Lesson 4: Stash101 Job Application

Learning Objective:

Students will be able to analyze two job applications to determine assumptions an employer might make, after which they will complete their own job application.

Jump$tart Standard: Earning Income: 

8-2c. Assess personal skills and interests and match them to various career options.

12-4a. Identify different types of jobs and careers where wages and salaries depend on a worker’s productivity and skills.

SEL Competency: Self-awareness


    • Print out the job application for each student OR
    • Use the digital form of the job application (be sure to make a copy)
    • Print out or display the two job application examples
    • Post jobs on the Stash101 job board by going to Economy > Jobs > Create New. You may create your own or draw from this sample list of job descriptions; alternately, you may use the default job options
    • Remind students where they can review the jobs available for the class: Jobs > Job Board
    • Post the job descriptions around the room or online. Students should be able to see the pay rate for each classroom job, along with the bills they’ll need to pay and the classroom tasks they’ll need to complete related to that job
    • Read through lesson plan

Bell Ringer (5 min)

Information supplied:
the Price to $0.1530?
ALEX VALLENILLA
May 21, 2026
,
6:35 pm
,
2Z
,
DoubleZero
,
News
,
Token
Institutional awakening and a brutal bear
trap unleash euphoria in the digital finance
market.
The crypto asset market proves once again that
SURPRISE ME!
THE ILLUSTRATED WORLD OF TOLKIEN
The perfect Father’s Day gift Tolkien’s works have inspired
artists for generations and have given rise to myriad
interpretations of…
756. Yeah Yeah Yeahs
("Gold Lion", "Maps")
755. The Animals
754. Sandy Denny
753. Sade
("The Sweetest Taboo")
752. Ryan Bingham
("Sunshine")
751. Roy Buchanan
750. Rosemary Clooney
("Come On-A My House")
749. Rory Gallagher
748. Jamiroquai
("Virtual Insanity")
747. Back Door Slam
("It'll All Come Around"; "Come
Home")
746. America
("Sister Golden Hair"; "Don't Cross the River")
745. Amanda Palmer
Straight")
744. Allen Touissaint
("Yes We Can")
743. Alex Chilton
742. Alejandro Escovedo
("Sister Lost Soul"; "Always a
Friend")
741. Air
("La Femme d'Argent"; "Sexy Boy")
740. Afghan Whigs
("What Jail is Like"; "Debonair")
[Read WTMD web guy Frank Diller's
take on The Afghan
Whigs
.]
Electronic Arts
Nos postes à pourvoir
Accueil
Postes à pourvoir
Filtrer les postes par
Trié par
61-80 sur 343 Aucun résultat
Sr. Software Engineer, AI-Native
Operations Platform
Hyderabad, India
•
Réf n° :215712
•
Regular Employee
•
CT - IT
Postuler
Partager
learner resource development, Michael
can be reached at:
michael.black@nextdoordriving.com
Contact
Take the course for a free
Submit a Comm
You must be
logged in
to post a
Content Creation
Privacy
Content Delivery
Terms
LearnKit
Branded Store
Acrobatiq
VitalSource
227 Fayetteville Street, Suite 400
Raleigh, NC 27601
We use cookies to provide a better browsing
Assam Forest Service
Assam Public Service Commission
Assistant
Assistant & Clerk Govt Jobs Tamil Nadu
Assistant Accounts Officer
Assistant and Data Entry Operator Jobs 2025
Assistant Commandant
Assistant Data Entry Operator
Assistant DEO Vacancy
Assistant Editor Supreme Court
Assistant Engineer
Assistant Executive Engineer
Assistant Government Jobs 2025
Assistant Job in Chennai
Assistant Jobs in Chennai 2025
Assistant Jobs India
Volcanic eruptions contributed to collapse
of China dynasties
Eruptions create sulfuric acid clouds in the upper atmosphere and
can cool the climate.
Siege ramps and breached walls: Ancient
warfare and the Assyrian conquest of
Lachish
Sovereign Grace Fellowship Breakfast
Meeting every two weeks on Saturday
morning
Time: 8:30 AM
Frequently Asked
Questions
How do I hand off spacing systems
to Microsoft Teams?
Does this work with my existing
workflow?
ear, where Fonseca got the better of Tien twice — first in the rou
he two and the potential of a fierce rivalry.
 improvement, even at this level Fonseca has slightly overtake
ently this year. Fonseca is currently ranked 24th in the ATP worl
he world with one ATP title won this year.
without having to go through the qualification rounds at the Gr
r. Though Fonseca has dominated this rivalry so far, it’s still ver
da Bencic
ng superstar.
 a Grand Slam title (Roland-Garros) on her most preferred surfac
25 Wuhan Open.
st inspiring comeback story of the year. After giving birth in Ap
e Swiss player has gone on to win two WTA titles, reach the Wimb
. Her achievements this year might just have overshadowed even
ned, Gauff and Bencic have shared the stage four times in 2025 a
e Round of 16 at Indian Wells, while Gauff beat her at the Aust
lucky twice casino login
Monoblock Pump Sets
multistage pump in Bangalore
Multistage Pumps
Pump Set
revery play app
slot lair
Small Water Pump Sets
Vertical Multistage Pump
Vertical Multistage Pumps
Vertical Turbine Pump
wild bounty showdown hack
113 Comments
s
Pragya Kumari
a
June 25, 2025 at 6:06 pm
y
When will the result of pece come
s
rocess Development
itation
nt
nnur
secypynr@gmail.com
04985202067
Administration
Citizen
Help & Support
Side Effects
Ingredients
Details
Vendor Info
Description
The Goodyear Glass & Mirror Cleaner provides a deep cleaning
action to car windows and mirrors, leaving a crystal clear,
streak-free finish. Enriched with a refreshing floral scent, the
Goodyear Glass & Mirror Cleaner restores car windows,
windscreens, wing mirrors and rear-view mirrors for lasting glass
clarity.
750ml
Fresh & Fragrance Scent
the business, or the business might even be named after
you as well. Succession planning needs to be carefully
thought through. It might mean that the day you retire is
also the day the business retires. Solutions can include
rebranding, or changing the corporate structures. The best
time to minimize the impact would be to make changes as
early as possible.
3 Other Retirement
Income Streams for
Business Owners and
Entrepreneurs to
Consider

Things to do:
1 > According to the lesson plan, what menu path does a teacher follow to post jobs on the Stash101 job board?
2 > Take the lesson plan further, picking up after its final line.
The records above are separate material and do not belong to the lesson plan.

Answers given:
1 > Economy > Jobs > Create New

2 >
Say: During the first five minutes of class, you can choose an avatar for your Stash101 account.. Go ahead and pick one. If you upload one, make sure it is school appropriate. It won’t show until I approve it first. On the Overview page, mouse over the profile icon and click the pencil to edit.

Job Application Comparison (10 min)

(Pass out the job application examples; give one example to each student.)

Say: Let’s make a list of skills we can pull from these job applications. (When students call out the skills, put them in the column of hard or soft skills.) 

Hard Skills Soft Skills
  • Computer literate
  • Math proficient 
  • Bilingual— English & Spanish
  • Type 60 WPM
  • Active listener
  • Good communicator
  • Responsive to feedback
  • Friendly
  • Flexible hours

See if students can figure out the difference between hard and soft skills based on how you categorize them.

Ask: Does anyone think they know the difference between hard and soft skills?

Say: Hard skills are specific and teachable abilities that are measurable, like typing, reading, math, software program proficiencies, etc. Soft skills are less tangible, such as etiquette, getting along with others, listening, etc.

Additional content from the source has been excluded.